* DATASET CONTENT *

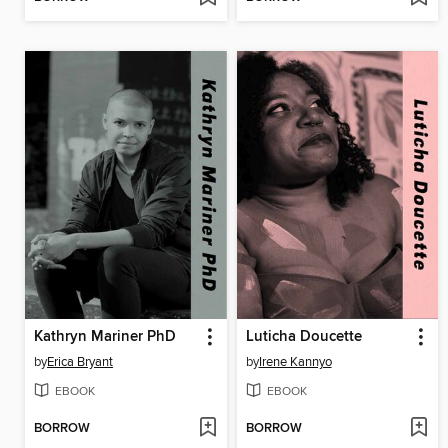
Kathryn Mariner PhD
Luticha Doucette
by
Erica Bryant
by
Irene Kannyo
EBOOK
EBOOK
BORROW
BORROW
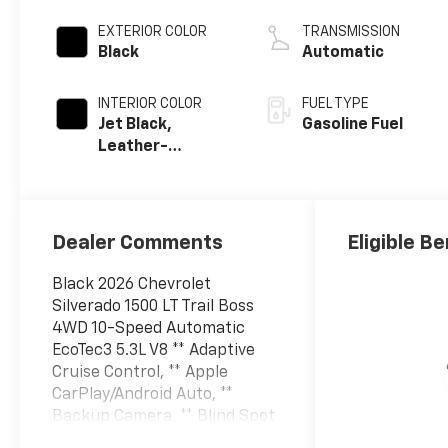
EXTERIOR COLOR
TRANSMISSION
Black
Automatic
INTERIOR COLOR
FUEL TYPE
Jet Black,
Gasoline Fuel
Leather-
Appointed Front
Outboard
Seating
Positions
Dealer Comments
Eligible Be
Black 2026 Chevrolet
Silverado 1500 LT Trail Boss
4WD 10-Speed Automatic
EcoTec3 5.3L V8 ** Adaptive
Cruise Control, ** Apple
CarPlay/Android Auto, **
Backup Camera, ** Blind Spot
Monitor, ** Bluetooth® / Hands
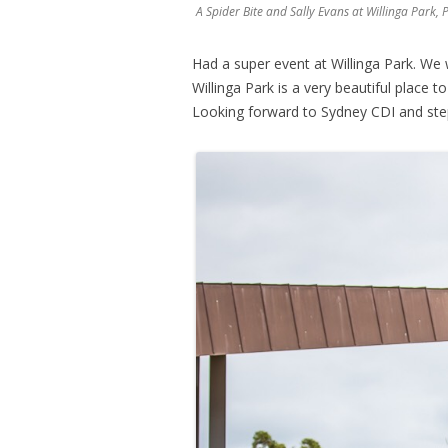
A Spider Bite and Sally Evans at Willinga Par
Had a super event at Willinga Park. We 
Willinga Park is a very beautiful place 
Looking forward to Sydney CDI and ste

...

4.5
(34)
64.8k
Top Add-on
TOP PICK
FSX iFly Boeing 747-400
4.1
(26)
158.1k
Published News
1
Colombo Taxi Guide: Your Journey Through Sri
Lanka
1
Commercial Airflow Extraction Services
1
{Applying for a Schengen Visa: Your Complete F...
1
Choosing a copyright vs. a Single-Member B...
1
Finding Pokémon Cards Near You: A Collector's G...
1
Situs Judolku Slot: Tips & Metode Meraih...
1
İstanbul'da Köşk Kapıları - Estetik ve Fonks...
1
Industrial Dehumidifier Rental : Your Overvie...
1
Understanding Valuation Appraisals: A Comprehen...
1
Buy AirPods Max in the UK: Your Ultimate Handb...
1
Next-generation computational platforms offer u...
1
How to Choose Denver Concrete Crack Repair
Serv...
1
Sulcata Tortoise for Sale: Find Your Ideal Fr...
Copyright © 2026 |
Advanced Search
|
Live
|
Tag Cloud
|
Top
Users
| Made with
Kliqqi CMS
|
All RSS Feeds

* ACTION ITEM *
From the records, write out word for word every line from the one containing "A Spider Bite and Sally Evans at Willinga Par" up to and including the one containing "Looking forward to Sydney CDI and ste", and nothing else.

* EXPECTED ANSWER *
A Spider Bite and Sally Evans at Willinga Par
Had a super event at Willinga Park. We 
Willinga Park is a very beautiful place 
Looking forward to Sydney CDI and ste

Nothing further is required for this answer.